▶ Work task
Go through the material below and return each line with the string "ampliar" in it.

▶ Entries shown
****************************************

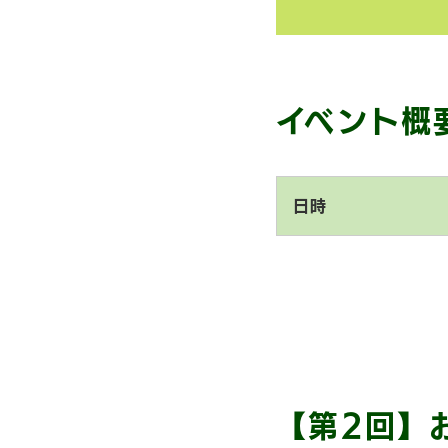
イベント概
日時
【第2回】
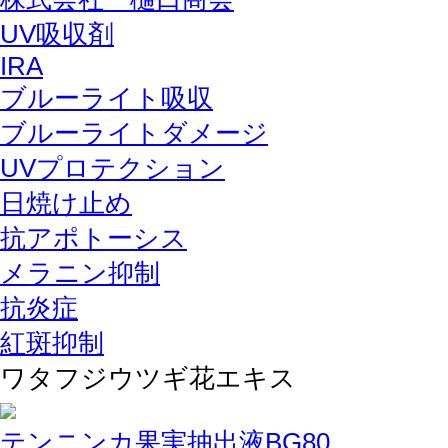
UV吸収剤
IRA
ブルーライト吸収
ブルーライトダメージ
UVプロテクション
日焼け止め
抗アポトーシス
メラニン抑制
抗炎症
紅斑抑制
ワタフジウツギ花エキス
テンニンカ果実抽出液BG80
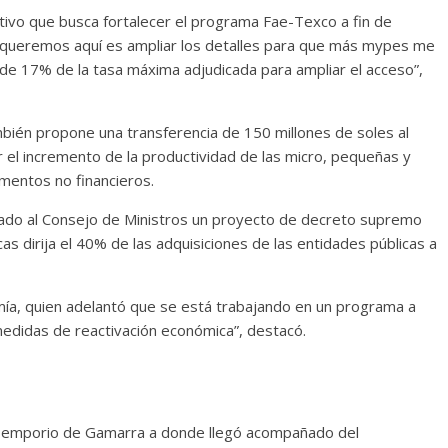
ativo que busca fortalecer el programa Fae-Texco a fin de
 queremos aquí es ampliar los detalles para que más mypes me
e de 17% de la tasa máxima adjudicada para ampliar el acceso”,
bién propone una transferencia de 150 millones de soles al
l incremento de la productividad de las micro, pequeñas y
entos no financieros.
tado al Consejo de Ministros un proyecto de decreto supremo
s dirija el 40% de las adquisiciones de las entidades públicas a
mía, quien adelantó que se está trabajando en un programa a
medidas de reactivación económica”, destacó.
el emporio de Gamarra a donde llegó acompañado del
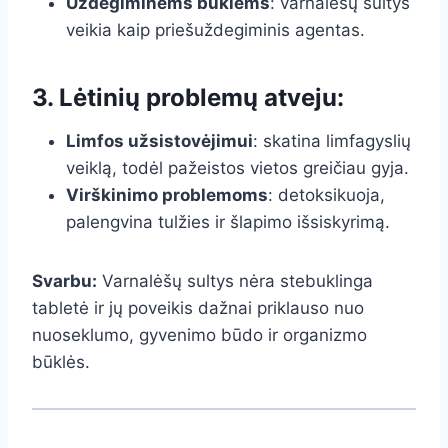
Uždegiminėms būklėms
: varnalėšų sultys
veikia kaip priešuždegiminis agentas.
3. Lėtinių problemų atveju:
Limfos užsistovėjimui
: skatina limfagyslių
veiklą, todėl pažeistos vietos greičiau gyja.
Virškinimo problemoms
: detoksikuoja,
palengvina tulžies ir šlapimo išsiskyrimą.
Svarbu:
Varnalėšų sultys nėra stebuklinga
tabletė ir jų poveikis dažnai priklauso nuo
nuoseklumo, gyvenimo būdo ir organizmo
būklės.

****************************************

▶ Response area
 queremos aquí es ampliar los detalles para que más mypes me
e de 17% de la tasa máxima adjudicada para ampliar el acceso”,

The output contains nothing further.